本文抜粋:
====

PROFESSOR

2020年5月4日

「積極的探究で独自の経験を」京大から東大へ、植物学者・川北篤教授インタビュー

 植物の多様性や他の生物との共生関係などを研究する川北篤教授(東大理学系研究科附属植物園)が東大に着任したのは2018年。それ以前は、学部時代から教員になるまで京都大学(以下、京大)で過ごしたという。京大と東大の性格の違いや学生時代の過ごし方などについて、新入生へのメッセージを踏まえて熱く語ってもらった。

*取材はオンラインで行われました。

取材・村松光太朗

 

川北 篤(かわきた・あつし)教授
(東京大学理学系研究科附属植物園)
07年京都大学大学院博士課程修了。博士(人間・環境学)。同大助教、准教授を経て18年より現職。

 

植物に目覚め、旅行に明け暮れる日々

 

━━大学入学以前から、植物に夢中な「植物少年」だったのでしょうか

 

 いいえ、中学・高校時代は日々サッカーに明け暮れていました。理科だと、生物実験の楽しさから「物理よりは生物かな」と思うぐらいで。進学に際してはフィールドワークを交えた野外の生物学(いわゆる生態学)に面白みを感じ、その分野に強いのは京大だという程度の認識は持っていました。

====

データ一覧:
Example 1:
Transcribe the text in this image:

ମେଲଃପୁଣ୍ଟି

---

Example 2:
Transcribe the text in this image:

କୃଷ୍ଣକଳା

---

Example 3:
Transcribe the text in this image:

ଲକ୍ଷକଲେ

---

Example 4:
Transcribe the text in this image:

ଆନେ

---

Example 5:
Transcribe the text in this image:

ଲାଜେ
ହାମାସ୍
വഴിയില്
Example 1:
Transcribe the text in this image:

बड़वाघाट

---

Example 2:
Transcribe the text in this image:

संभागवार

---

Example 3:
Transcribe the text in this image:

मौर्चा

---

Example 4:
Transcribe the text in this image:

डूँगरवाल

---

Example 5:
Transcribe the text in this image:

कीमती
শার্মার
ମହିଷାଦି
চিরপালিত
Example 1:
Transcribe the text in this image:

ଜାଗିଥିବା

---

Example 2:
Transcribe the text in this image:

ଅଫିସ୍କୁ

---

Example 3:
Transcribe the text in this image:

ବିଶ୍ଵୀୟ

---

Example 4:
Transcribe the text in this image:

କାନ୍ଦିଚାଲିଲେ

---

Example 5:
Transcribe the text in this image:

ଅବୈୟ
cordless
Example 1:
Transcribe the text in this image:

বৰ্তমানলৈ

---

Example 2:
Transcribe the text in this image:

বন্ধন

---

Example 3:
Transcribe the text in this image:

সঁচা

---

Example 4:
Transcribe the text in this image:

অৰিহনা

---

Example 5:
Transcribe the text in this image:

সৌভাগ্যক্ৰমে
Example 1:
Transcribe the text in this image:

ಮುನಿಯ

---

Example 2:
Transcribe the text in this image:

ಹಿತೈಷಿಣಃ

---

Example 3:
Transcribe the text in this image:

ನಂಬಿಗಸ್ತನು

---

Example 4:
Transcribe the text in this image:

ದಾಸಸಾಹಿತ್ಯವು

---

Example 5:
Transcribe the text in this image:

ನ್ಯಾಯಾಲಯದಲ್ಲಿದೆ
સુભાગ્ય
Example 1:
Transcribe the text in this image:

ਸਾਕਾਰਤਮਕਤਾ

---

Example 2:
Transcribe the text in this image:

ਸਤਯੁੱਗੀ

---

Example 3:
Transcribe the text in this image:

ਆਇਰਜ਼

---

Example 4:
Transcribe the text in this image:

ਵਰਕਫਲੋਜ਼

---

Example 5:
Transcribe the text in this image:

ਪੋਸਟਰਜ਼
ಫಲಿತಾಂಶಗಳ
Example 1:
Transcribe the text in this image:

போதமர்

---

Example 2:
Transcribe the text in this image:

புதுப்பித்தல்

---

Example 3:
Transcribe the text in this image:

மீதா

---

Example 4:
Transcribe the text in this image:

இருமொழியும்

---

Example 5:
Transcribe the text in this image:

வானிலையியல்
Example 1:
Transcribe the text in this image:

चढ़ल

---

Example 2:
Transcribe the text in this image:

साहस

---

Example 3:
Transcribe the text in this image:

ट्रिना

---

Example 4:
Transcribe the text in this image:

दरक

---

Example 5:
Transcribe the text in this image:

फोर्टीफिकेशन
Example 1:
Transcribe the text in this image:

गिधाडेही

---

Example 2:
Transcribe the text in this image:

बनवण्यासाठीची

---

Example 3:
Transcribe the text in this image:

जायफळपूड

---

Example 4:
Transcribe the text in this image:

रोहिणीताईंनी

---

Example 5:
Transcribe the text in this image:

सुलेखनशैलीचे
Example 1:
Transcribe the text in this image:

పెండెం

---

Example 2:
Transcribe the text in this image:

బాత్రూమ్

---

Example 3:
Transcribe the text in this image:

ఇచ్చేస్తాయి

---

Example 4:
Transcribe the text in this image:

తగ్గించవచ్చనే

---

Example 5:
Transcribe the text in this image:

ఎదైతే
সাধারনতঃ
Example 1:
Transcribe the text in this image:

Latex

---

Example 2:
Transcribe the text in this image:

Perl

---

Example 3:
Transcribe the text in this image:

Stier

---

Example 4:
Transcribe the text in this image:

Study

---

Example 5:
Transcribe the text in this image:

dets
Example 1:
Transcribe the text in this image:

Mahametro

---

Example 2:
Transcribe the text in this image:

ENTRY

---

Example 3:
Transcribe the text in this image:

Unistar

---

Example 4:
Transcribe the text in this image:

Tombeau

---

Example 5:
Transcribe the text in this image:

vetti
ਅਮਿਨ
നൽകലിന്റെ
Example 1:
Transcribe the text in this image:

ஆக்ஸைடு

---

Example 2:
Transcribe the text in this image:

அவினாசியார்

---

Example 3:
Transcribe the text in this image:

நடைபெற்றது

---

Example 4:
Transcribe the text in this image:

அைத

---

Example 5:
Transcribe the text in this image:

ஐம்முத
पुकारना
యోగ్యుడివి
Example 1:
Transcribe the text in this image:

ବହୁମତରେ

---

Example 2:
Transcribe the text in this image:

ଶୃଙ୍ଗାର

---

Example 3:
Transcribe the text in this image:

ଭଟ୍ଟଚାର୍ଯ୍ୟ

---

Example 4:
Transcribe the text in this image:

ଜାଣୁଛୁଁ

====

取り組む課題:
A) 川北教授のインタビュー記事から、「植物に目覚め、旅行に明け暮れる日々」から「程度の認識は持っていました。」までを、末尾の語句も含めて一字一句変えずに書き写しなさい。
B) 川北教授のインタビュー記事の続きを、最後に示された文の次から書きなさい。

解答一覧:
A)
植物に目覚め、旅行に明け暮れる日々

 

━━大学入学以前から、植物に夢中な「植物少年」だったのでしょうか

 

 いいえ、中学・高校時代は日々サッカーに明け暮れていました。理科だと、生物実験の楽しさから「物理よりは生物かな」と思うぐらいで。進学に際してはフィールドワークを交えた野外の生物学(いわゆる生態学)に面白みを感じ、その分野に強いのは京大だという程度の認識は持っていました。

B)
 

 しかし根本にあったのは「人と違うことをしたい」というひねくれた精神です。東京の進学校に通っていて、同級生には東大志望が多く、しかも物理選択が主流でした。それなら自分は「京大」の「生物」で行こう、と。特にこれをやりたいという明確な意志はまだありませんでした。

 

━━では、植物に目覚めたきっかけは何ですか

 

 京大入学後の初学期にあった生態学の屋外授業が転機でした。後に私の指導教員となる加藤真先生(現・京大教授)が、京都盆地を囲む山に日帰りで引率してくれたのです。先生は博識で、山に着くなりそこらに生える植物の名前を片っ端から列挙し、どんな昆虫と共生関係を築いているかなど、その魅力を1日歩きながらゆっくり教えてくれました。「身近にさえ、こんなにも面白い世界があるんだ!」と引き込まれ、漠然と抱いていた生態学への興味、植物への好奇心が強く刺激されました。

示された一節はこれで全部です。